The study deals with an issue that has increasingly come to the fore in recent decades, the authors observe, as companies have turned more and more to outside candidates for their CEOs rather than designating relay successions. In the words of the study, "While boards traditionally picked outsiders on the basis of their functional or industry experience, they have increasingly started to shift their attention to another type of outsider: executives with prior CEO experience. According to Booz & Company, about one fifth of the CEOs who were in office in 2008 had prior CEO experience," which compares, the study notes, with an average of about five percent for the period 1995-2002. "This dramatic increase may be driven by the fact that organizations are increasingly unwilling to take the risk of hiring individuals with no previous job-specific experience and tend in general to place outsiders in positions that are the same as or similar to the post that they previously held, rather than assigning them to a completely new job function or promoting them to a higher executive level. Further, hiring organizations assume that CEO job-specific experience provides both a track record and an understanding of the CEO job."

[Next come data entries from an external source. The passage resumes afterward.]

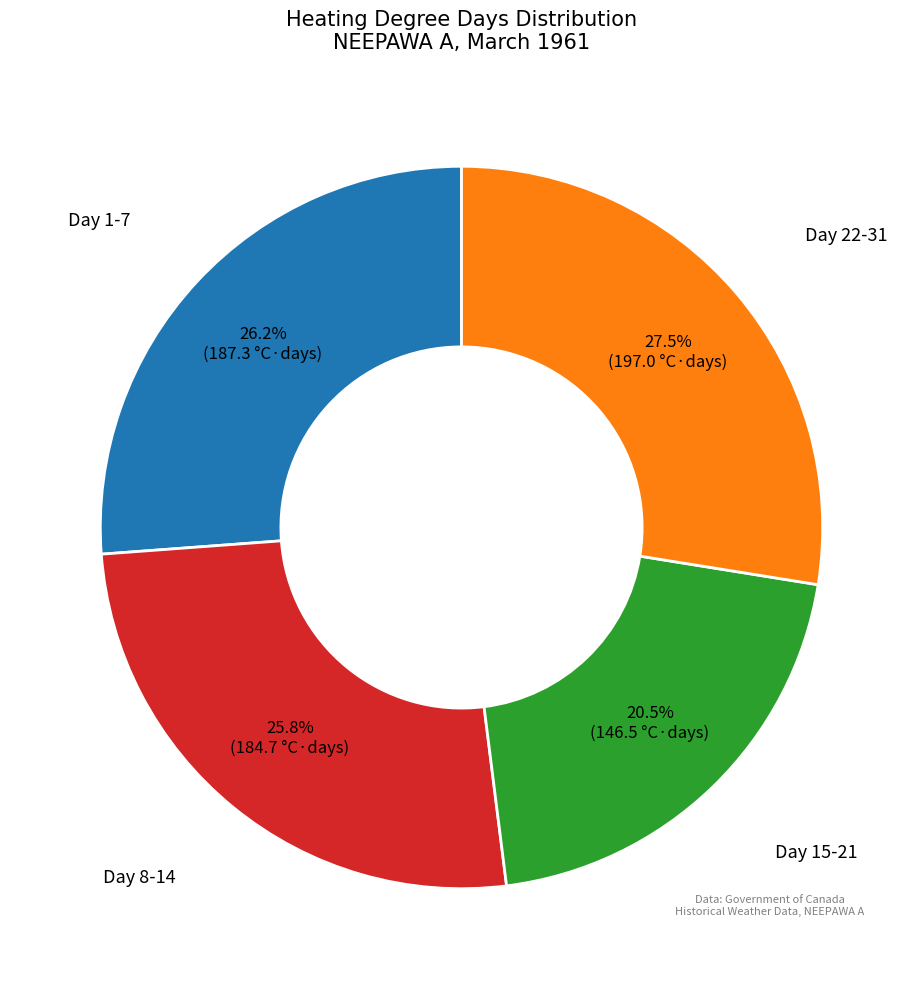

Does any single category account for the majority?

No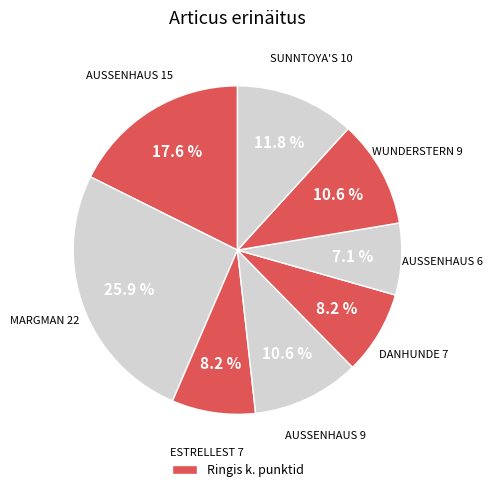

How many slices are in this pie chart?

8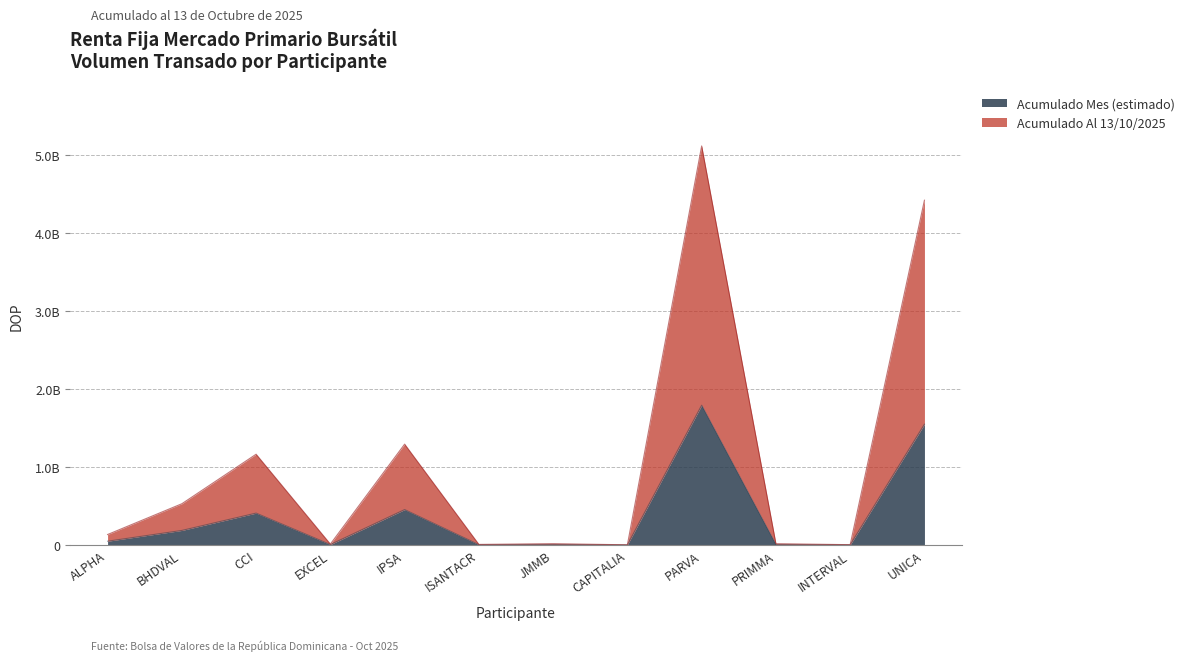

What are all the series names shown in the legend?

Acumulado Mes (estimado), Acumulado Al 13/10/2025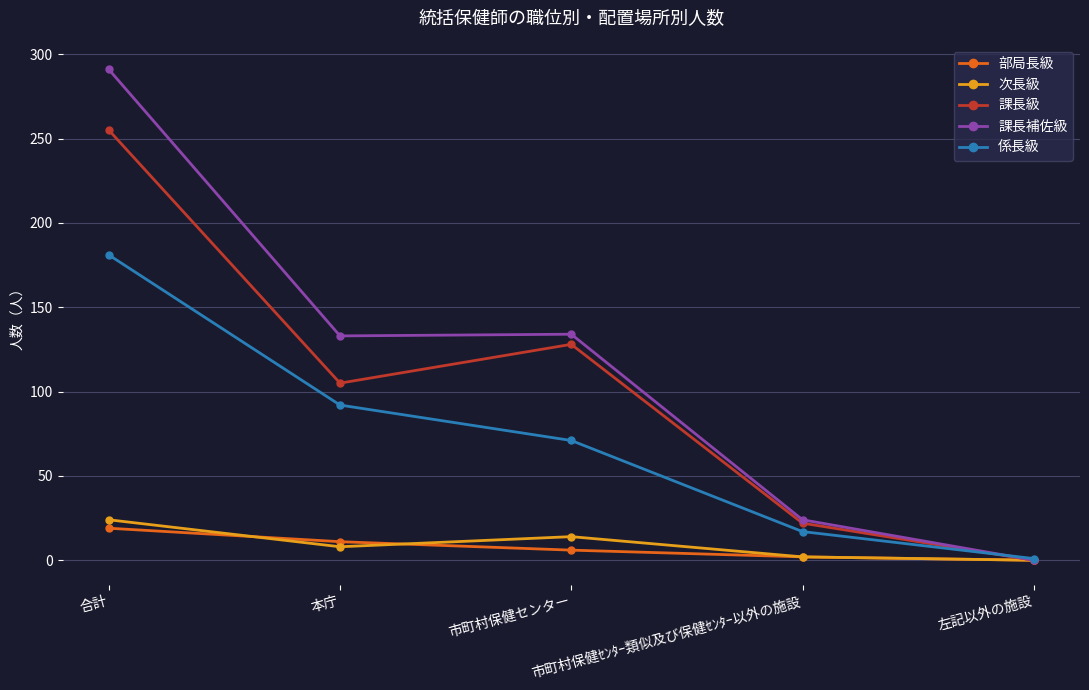

What is the sum of all 次長級 values?

48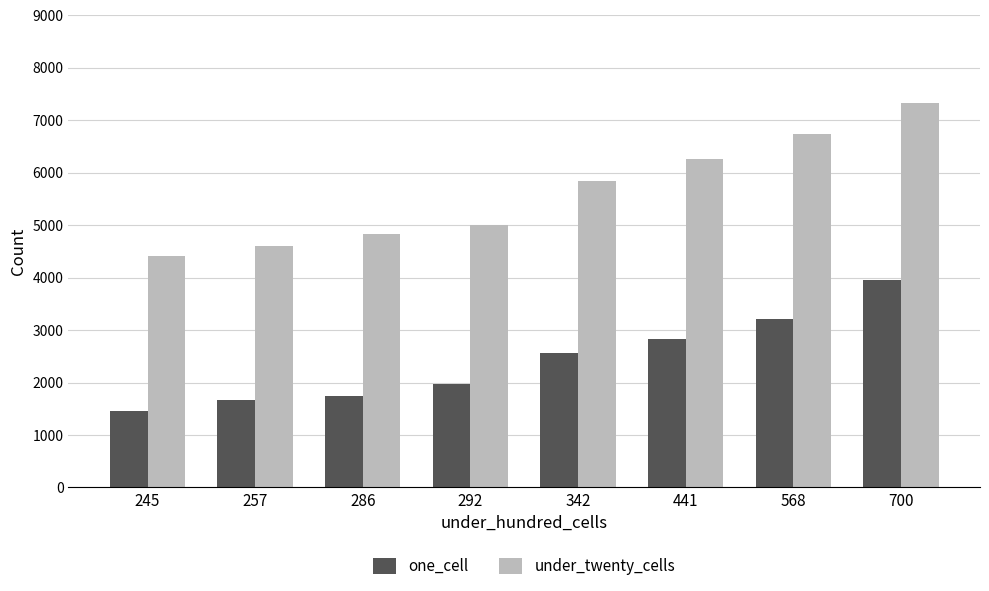

What is the difference between the maximum and minimum values in the one_cell series?

2497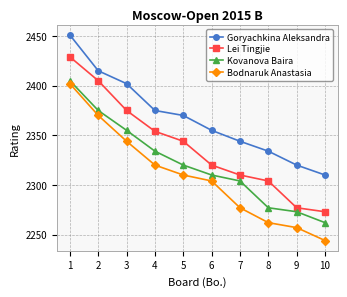

What is the approximate value of Lei Tingjie at 3?

2375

Also contributing to the growth in recruitment of former CEOs, Hamori and Koyuncu contend, has been the view, with which they take issue, that "in the past three decades there has been an increase in the relative importance of general managerial capital and a decrease in the importance of firm-specific managerial capital in the CEO job, enabling firms to rely increasingly on outside hiring. Outside hiring, in this view, foregoes firm-specific managerial capital but enables the firm to select from a larger pool of candidates, allowing a better person-organization match. Contrary to this argument, we find that transferring job-specific skills across organizations always involves a performance penalty, and the effects are more severe the longer the experience in the previous context and the more similar the two contexts are to each other."
In sum, "boards of directors should be more careful about hiring a CEO of a different company to the top position of the focal firm, and give more attention to internal (e.g. relay) succession. If boards do resort to appointing CEOs with job-specific experience, they should choose those who have held several CEO posts and/or whose experience was in a different industry or a different-sized organization. Further, boards should allow these CEOs ample time in the new organization before appointment, in a top executive role.
The study, entitled "Experience Matters? The Impact of Prior CEO Experience on Firm Performance," will be as among several thousand research reports at the Academy of Management annual meeting, to be held in Montreal from August 7th to 10th. Founded in 1936, the Academy is the largest organization in the world devoted to management research and teaching. It has more than 19,000 members in 102 countries, including about 11,000 in the United States. This year's annual meeting will draw more than 9,000 scholars and practitioners for sessions on a host of subjects relating to business strategy, corporate organizatioand investment, the workplace, technology development, and other management-related topics.